Closed ChrisAGBlake closed 9 months ago
As near as I can tell, there is not presently a mechanism for dividing graphcast across GPUs. I have made some attempts via mpirun, or setting OMP threads, but I have personally not been able to achieve anything other than a 'serial' run. I'll follow this issue along with you, and see what the folks at Google have to say.
I also encountered the same problem, and I'll follow this issue along with you.
In the paper they describe that they are able to generate a 10 day forecast on 1 TPU v4 device. My mistake was assuming that a v3 device would work. The v4 has 32GB memory available per chip, whereas the v3 has only 16GB. I didn't realise this discrepancy initially and assumed that the model would need to be distributed across multiple devices to run.

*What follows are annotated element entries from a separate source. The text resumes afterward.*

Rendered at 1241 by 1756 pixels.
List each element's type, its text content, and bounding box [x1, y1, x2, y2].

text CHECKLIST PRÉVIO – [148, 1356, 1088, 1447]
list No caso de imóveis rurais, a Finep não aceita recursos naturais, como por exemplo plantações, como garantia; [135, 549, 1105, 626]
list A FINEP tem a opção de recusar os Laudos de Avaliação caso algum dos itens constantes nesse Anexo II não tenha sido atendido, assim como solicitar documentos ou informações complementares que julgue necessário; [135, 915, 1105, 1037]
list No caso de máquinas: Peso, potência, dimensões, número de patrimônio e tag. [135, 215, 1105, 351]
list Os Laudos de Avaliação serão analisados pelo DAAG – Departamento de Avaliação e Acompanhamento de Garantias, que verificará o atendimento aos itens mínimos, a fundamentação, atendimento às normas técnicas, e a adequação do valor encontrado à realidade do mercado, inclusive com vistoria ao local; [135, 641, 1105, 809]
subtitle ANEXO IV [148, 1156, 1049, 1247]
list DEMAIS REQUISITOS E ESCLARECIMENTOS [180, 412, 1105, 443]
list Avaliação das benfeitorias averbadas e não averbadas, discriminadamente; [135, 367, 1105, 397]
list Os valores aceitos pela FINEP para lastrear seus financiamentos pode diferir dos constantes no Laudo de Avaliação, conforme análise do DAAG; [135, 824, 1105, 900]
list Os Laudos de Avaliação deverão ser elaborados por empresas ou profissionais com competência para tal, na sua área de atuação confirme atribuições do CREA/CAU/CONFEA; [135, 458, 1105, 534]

I able to get it running on NVIDIA GPUs that have >= 24GB memory (I don't have access to v4 TPUs).
The xarray_jax.pmap function can be used for distributing across multiple devices but only at a batch level, not at a model level.

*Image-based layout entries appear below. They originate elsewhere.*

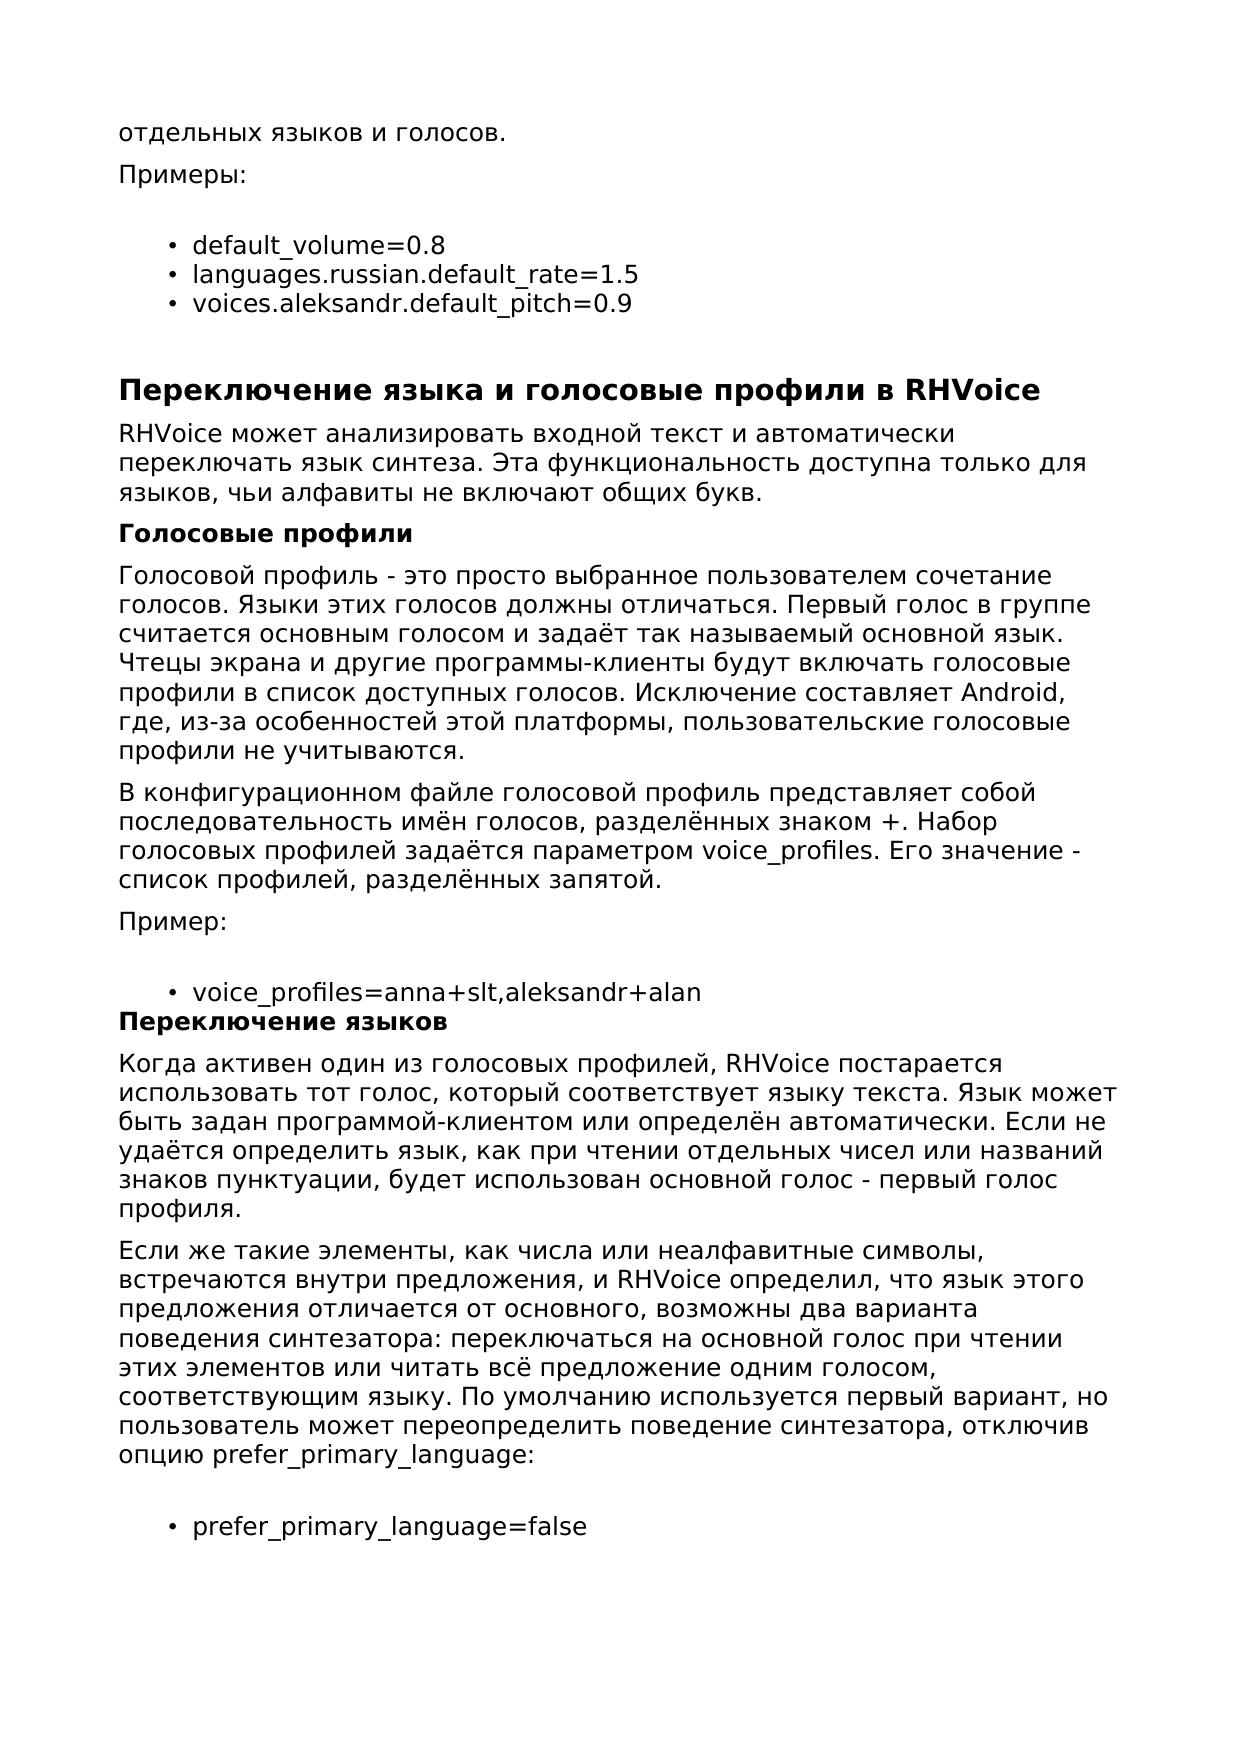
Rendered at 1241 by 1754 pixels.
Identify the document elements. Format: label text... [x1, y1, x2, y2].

list languages.russian.default_rate=1.5 [177, 260, 1122, 289]
text Голосовые профили [118, 519, 1122, 548]
subtitle Переключение языка и голосовые профили в RHVoice [118, 373, 1122, 407]
text Когда активен один из голосовых профилей, RHVoice постарается использовать тот голос, который соответствует языку текста. Язык может быть задан программой-клиентом или определён автоматически. Если не удаётся определить язык, как при чтении отдельных чисел или названий знаков пунктуации, будет использован основной голос - первый голос профиля. [118, 1049, 1122, 1224]
text отдельных языков и голосов. [118, 118, 1122, 147]
list voice_profiles=anna+slt,aleksandr+alan [177, 978, 1122, 1007]
text В конфигурационном файле голосовой профиль представляет собой последовательность имён голосов, разделённых знаком +. Набор голосовых профилей задаётся параметром voice_profiles. Его значение - список профилей, разделённых запятой. [118, 778, 1122, 894]
text Если же такие элементы, как числа или неалфавитные символы, встречаются внутри предложения, и RHVoice определил, что язык этого предложения отличается от основного, возможны два варианта поведения синтезатора: переключаться на основной голос при чтении этих элементов или читать всё предложение одним голосом, соответствующим языку. По умолчанию используется первый вариант, но пользователь может переопределить поведение синтезатора, отключив опцию prefer_primary_language: [118, 1236, 1122, 1470]
text RHVoice может анализировать входной текст и автоматически переключать язык синтеза. Эта функциональность доступна только для языков, чьи алфавиты не включают общих букв. [118, 419, 1122, 507]
text Переключение языков [118, 1007, 1122, 1036]
list prefer_primary_language=false [177, 1512, 1122, 1541]
list voices.aleksandr.default_pitch=0.9 [177, 289, 1122, 318]
list default_volume=0.8 [177, 231, 1122, 260]
text Пример: [118, 907, 1122, 936]
text Примеры: [118, 160, 1122, 189]
text Голосовой профиль - это просто выбранное пользователем сочетание голосов. Языки этих голосов должны отличаться. Первый голос в группе считается основным голосом и задаёт так называемый основной язык. Чтецы экрана и другие программы-клиенты будут включать голосовые профили в список доступных голосов. Исключение составляет Android, где, из-за особенностей этой платформы, пользовательские голосовые профили не учитываются. [118, 561, 1122, 765]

I have the low level resolution model running locally in inference on a GPU (RTX 4090) and call also run the high resolution (37 pressure levels) for a couple of timesteps before running out of memory. Does anyone have any advice on parallelising across multiple GPUs or using a TPU v3-8 instance in GCP and utilising all TPU cores? I see there is the xarray_jax.pmap function which I assume can be used for this, but I'm not sure how to use it properly.